Las extrañas ponderaciones de Javier Milei, la referencia a Macri y el favor que recibió en Mendoza
Peinado menemista, un buzo deportivo bajo la campera de cuero. Informal y con una excentricidad que a esta altura está bien calculada. Javier Milei subió a una camioneta y luego a un escenario para hablar a unas 3 mil personas que, en tiempos de apatía política, parece una multitud. El líder libertario quiso hacer pie en Mendoza y por eso hizo una alegoría localista: hablar bien de José de San Martín, a quien igualmente relegó en el podio de los próceres: para el candidato a presidente Alberto Benegas Lynch (hijo) es el principal prócer de la historia.

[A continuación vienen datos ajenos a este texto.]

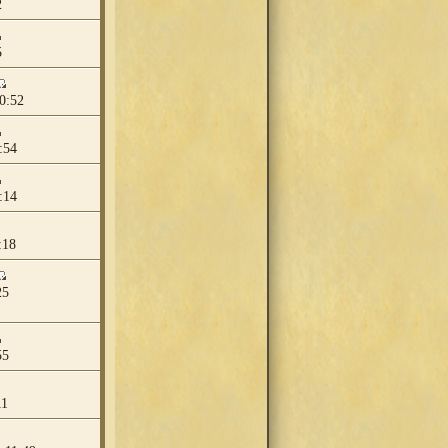
2
5
0:52
:54
:14
:18
25
55
11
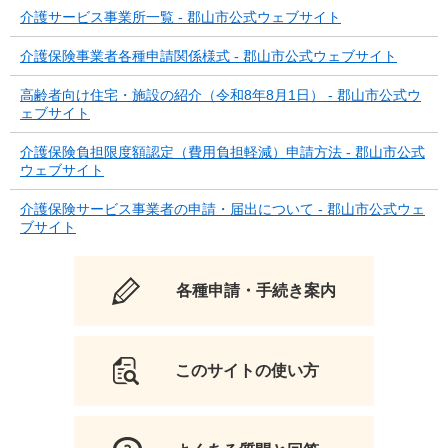
介護サービス事業所一覧 - 郡山市公式ウェブサイト
介護保険事業者各種申請関係様式 - 郡山市公式ウェブサイト
高齢者向け住宅・施設の紹介（令和8年8月1日） - 郡山市公式ウ
ェブサイト
介護保険負担限度額認定（費用負担軽減）申請方法 - 郡山市公式
ウェブサイト
介護保険サービス事業者の申請・届出について - 郡山市公式ウェ
ブサイト
各種申請・手続き案内
このサイトの使い方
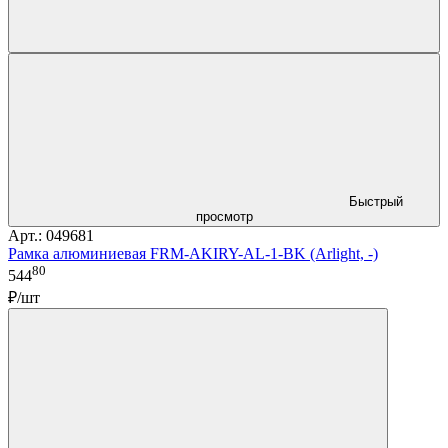
Быстрый
просмотр
Арт.: 049681
Рамка алюминиевая FRM-AKIRY-AL-1-BK (Arlight, -)
80
544
₽/шт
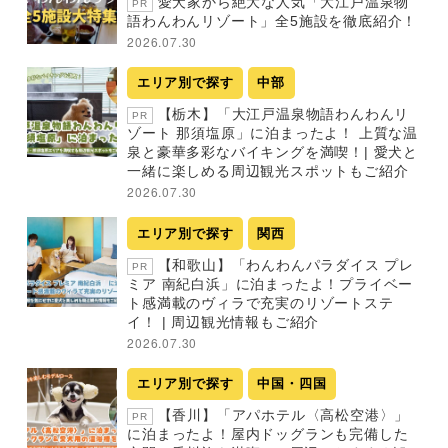
愛犬家から絶大な人気「大江戸温泉物
PR
語わんわんリゾート」全5施設を徹底紹介！
2026.07.30
エリア別で探す
中部
【栃木】「大江戸温泉物語わんわんリ
PR
ゾート 那須塩原」に泊まったよ！ 上質な温
泉と豪華多彩なバイキングを満喫！| 愛犬と
一緒に楽しめる周辺観光スポットもご紹介
2026.07.30
エリア別で探す
関西
【和歌山】「わんわんパラダイス プレ
PR
ミア 南紀白浜」に泊まったよ！プライベー
ト感満載のヴィラで充実のリゾートステ
イ！ | 周辺観光情報もご紹介
2026.07.30
エリア別で探す
中国・四国
【香川】「アパホテル〈高松空港〉」
PR
に泊まったよ！屋内ドッグランも完備した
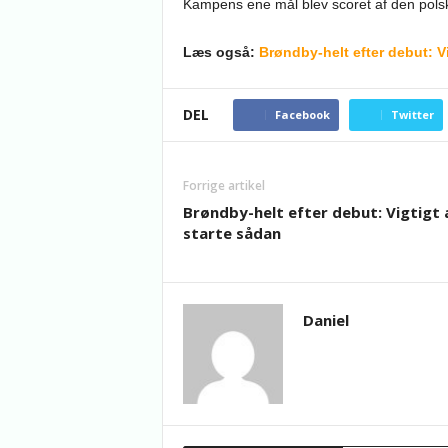
Kampens ene mål blev scoret af den pols
Læs også:
Brøndby-helt efter debut: Vi
DEL
Facebook
Twitter
Forrige artikel
Brøndby-helt efter debut: Vigtigt 
starte sådan
Daniel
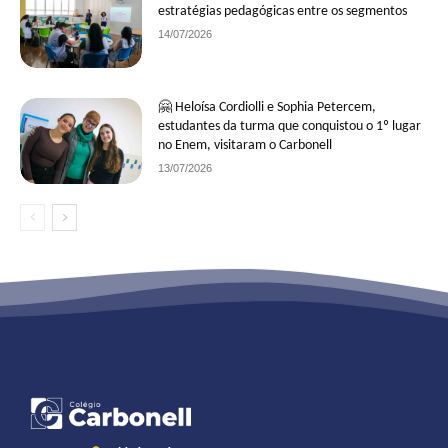
estratégias pedagógicas entre os segmentos
14/07/2026
🤗 Heloísa Cordiolli e Sophia Petercem,
estudantes da turma que conquistou o 1º lugar
no Enem, visitaram o Carbonell
13/07/2026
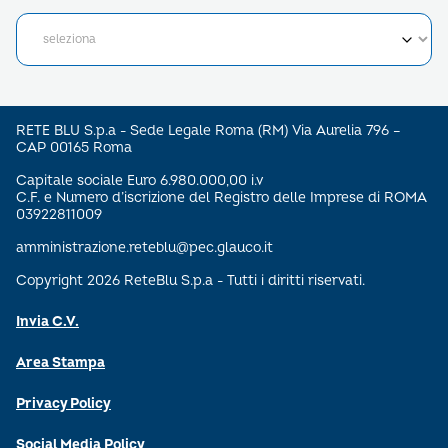
RETE BLU S.p.a - Sede Legale Roma (RM) Via Aurelia 796 –
CAP 00165 Roma
Capitale sociale Euro 6.980.000,00 i.v
C.F. e Numero d’iscrizione del Registro delle Imprese di ROMA
03922811009
amministrazione.reteblu@pec.glauco.it
Copyright 2026 ReteBlu S.p.a - Tutti i diritti riservati.
Invia C.V.
Area Stampa
Privacy Policy
Social Media Policy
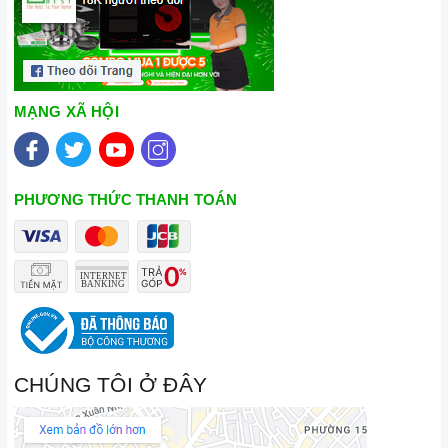
MẠNG XÃ HỘI
PHƯƠNG THỨC THANH TOÁN
CHÚNG TÔI Ở ĐÂY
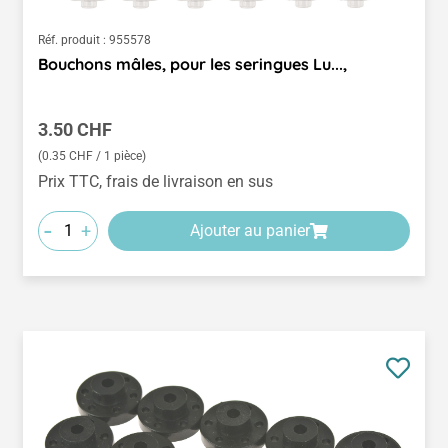
Réf. produit :
955578
Bouchons mâles, pour les seringues Lu...,
Prix régulier :
3.50 CHF
(0.35 CHF / 1 pièce)
Prix TTC, frais de livraison en sus
-
+
Ajouter au panier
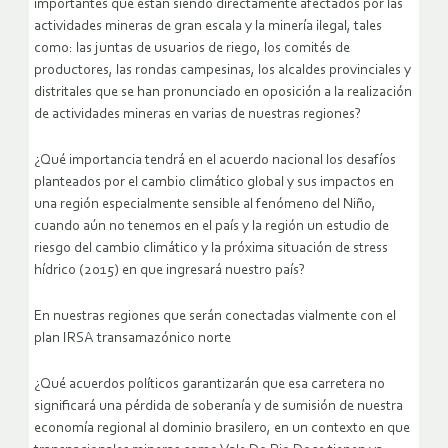
importantes que están siendo directamente afectados por las
actividades mineras de gran escala y la minería ilegal, tales
como: las juntas de usuarios de riego, los comités de
productores, las rondas campesinas, los alcaldes provinciales y
distritales que se han pronunciado en oposición a la realización
de actividades mineras en varias de nuestras regiones?
¿Qué importancia tendrá en el acuerdo nacional los desafíos
planteados por el cambio climático global y sus impactos en
una región especialmente sensible al fenómeno del Niño,
cuando aún no tenemos en el país y la región un estudio de
riesgo del cambio climático y la próxima situación de stress
hídrico (2015) en que ingresará nuestro país?
En nuestras regiones que serán conectadas vialmente con el
plan IRSA transamazónico norte
¿Qué acuerdos políticos garantizarán que esa carretera no
significará una pérdida de soberanía y de sumisión de nuestra
economía regional al dominio brasilero, en un contexto en que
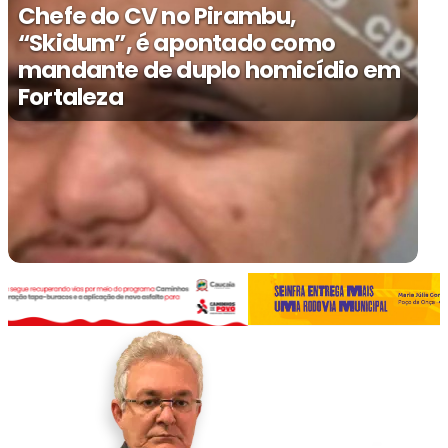
Chefe do CV no Pirambu,
“Skidum”, é apontado como
mandante de duplo homicídio em
Fortaleza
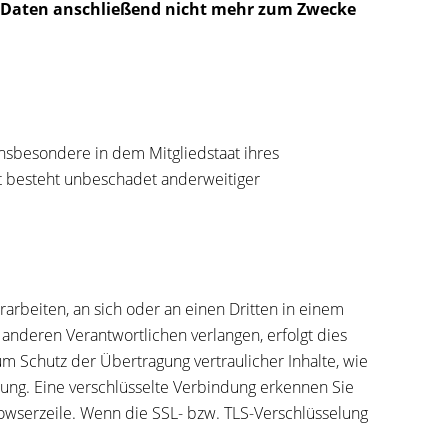
n Daten anschließend nicht mehr zum Zwecke
nsbesondere in dem Mitgliedstaat ihres
t besteht unbeschadet anderweitiger
erarbeiten, an sich oder an einen Dritten in einem
anderen Verantwortlichen verlangen, erfolgt dies
um Schutz der Übertragung vertraulicher Inhalte, wie
lung. Eine verschlüsselte Verbindung erkennen Sie
Browserzeile. Wenn die SSL- bzw. TLS-Verschlüsselung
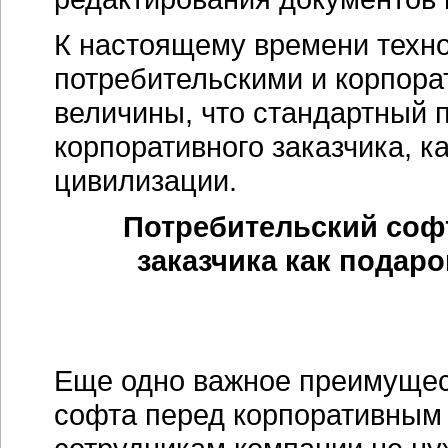
К настоящему времени техн
потребительскими и корпора
величины, что стандартный 
корпоративного заказчика, к
цивилизации.
Потребительский соф
заказчика как подар
Еще одно важное преимущес
софта перед корпоративным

La otra alegría fue más explícita y conocida: "sí se puede", coreaban Milei y sus seguidores. La referencia directa es a Mauricio Macri, el líder de la alianza entre el Pro y La Libertad Avanza.
Entre el público presente en calle Sarmiento y quienes lo escuchaban por redes y televisión, quizá era necesario googlear el nombre. Milei recitó los postulados del economista al que tiene como ídolo y que "lleva tatuados". Como si fuera Alfonsín recitando el preámbulo, el candidato dijo a los gritos algunas de las máximas de esa visión de la vida cotidiana. También pareció extraña para la mayoría de los centennials presentes la efeméride que el propio Milei festejó: la caída del muro de Berlín, ocurrida en noviembre de 1989 y que "aplastó a los socialistas", según el candidato.
Milei jugó de local, pues en Mendoza ganó en las dos elecciones y todo indica que tendrá un buen resultado. El hombre anti-casta estuvo en la sede partidaria del partido más tradicional de Mendoza, el PD, que tiene como líderes dirigentes de larguísima trayectoria.
En su brevísimo discurso Milei pidió fiscalizar para cuidar los votos y ganar. "Los votos están. Tenemos que fiscalizar", dijo. Al rival de Sergio Massa lo escucharon, pues recibirá el favor del radicalismo, que llamó a fiscalizar, triangulando la participación a través de un voluntariado que es promocionado hasta por la propia Junta Electoral.
Milei tendrá apoyos explícitos y otros culposos. En el oficialismo local ni Massa ni Milei caen bien. Pero saben que una presidencia del actual ministro de Economía podría resucitar con otras armas a la oposición del PJ. Massa es un malo conocido, Milei un desconocido que genera desconfianza.